Le projet aurait pu se satisfaire des mots – il est d’ailleurs amené à devenir livre. C’eût été négliger la nature concertante de la plupart des projets scéniques et discographiques de Sonia Wieder-Atherton, souvent en dialogue avec des figures visibles ou invisibles. «C’est la rencontre avec Clément Cogitore, souligne-t-elle, qui a fait naître le spectacle, à la confluence de mes mots et de mes musiques, et de ses idées d’images.» Dès l’écoute, les carnets touchent profondément le cinéaste, dont l’imaginaire a longtemps été nourri par le cinéma russe. Il est l’auteur de deux films, Bielutine (2011) et Braguino (2017), qui l’ont attiré «là-bas». Lui aussi aime raconter des histoires, en images. La dimension personnelle du récit de Sonia Wieder-Atherton, le portrait d’une femme exceptionnelle dans lequel il voit aussi un autoportrait de la narratrice, la restitution d’une époque : tout lui parle et l’inspire. «J’ai cherché des points de fuite, confie-t-il, pour respecter l’intimité des textes. Me rapprocher de la vibration, de la fragilité, de l’aspect très vivant et fragmentaire de la mémoire de Sonia était pour moi primordial.»
Il envisage d’emblée de travailler avec des vidéos d’archives pour créer des résonances avec le récit des carnets sans pour autant le paraphraser.

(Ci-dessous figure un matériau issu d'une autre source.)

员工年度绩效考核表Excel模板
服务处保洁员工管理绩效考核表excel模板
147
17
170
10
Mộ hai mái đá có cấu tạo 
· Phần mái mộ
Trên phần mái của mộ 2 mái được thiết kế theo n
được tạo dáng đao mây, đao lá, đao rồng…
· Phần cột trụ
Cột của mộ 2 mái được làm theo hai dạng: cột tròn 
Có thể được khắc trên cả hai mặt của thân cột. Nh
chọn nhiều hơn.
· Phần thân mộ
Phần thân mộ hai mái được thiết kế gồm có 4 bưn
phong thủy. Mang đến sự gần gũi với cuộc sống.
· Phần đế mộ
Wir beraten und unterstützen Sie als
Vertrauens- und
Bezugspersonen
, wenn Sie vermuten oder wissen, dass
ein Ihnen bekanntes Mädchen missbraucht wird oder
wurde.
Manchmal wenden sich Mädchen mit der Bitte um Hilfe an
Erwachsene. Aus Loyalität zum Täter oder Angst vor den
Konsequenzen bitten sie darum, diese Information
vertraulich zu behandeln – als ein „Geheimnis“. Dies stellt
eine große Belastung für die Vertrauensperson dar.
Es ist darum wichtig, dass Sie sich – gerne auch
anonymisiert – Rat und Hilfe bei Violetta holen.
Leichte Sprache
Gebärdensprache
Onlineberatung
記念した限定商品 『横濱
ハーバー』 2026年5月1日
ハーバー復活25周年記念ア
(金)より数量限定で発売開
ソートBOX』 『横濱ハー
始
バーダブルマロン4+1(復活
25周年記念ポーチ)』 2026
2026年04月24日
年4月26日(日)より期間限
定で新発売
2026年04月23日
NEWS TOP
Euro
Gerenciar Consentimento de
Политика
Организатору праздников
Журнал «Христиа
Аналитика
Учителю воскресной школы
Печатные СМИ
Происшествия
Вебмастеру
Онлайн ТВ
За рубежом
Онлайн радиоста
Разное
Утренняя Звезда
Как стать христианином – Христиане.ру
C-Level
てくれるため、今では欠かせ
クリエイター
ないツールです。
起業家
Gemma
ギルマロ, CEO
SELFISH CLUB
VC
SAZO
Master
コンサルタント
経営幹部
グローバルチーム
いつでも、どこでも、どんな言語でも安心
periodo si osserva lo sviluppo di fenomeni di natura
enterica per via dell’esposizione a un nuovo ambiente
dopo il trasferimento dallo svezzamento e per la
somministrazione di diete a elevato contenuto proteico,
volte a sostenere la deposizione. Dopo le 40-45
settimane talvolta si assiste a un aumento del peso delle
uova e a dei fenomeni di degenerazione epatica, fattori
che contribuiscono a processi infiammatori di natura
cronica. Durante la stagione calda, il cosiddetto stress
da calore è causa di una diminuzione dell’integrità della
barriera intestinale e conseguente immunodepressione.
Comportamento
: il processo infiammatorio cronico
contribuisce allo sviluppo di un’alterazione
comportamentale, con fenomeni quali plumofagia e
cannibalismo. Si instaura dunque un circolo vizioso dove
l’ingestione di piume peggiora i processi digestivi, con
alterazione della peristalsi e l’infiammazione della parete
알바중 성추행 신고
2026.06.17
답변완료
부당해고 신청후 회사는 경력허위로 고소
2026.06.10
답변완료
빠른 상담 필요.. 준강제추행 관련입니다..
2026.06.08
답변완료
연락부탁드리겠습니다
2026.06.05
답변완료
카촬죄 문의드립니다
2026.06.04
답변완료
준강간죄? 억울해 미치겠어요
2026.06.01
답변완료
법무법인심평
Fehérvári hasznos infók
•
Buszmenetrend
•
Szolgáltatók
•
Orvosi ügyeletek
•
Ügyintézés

Le projet de tourner des images vierges en Russie sera quant à lui vite balayé par l’actualité. Malgré la guerre, il collecte des archives d’époque, «des images familiales amateur assez rares ou des images documentaires comme celles sur le Concours Tchaïkovski». Dans le même esprit, des scènes sont filmées au Conservatoire Serge Rachmaninoff de Paris et intégrées au montage comme des archives fictives.
Le travail à quatre mains, dans la dynamique d’échanges inspirants, tresse peu à peu les lignes d’un spectacle polyphonique : la voix parfois enregistrée parfois live de la violoncelliste lisant ses carnets retravaillés pour l’occasion, une bande-son diffusant des «ombres de violoncelle» réalisée par Sonia Wieder-Atherton, dans laquelle se glisse en direct le chant du violoncelle, un montage vidéo constitué de vraies et de fausses archives, mêlant images d’hier et d’aujourd’hui – les propres carnets de Clément Cogitore –, et des musiques de Chostakovitch, Boris Tchaïkovski, Bloch, Scelsi, Schubert, Couperin, Bach et Monteverdi. Certaines liées à la Russie, d’autres choisies pour leur couleur émotionnelle soulignant des moments précis du spectacle. Passé et présent, absence et présence, mémoire et geste s’y trouvent réconciliés dans un subtil jeu de résonances à travers temps.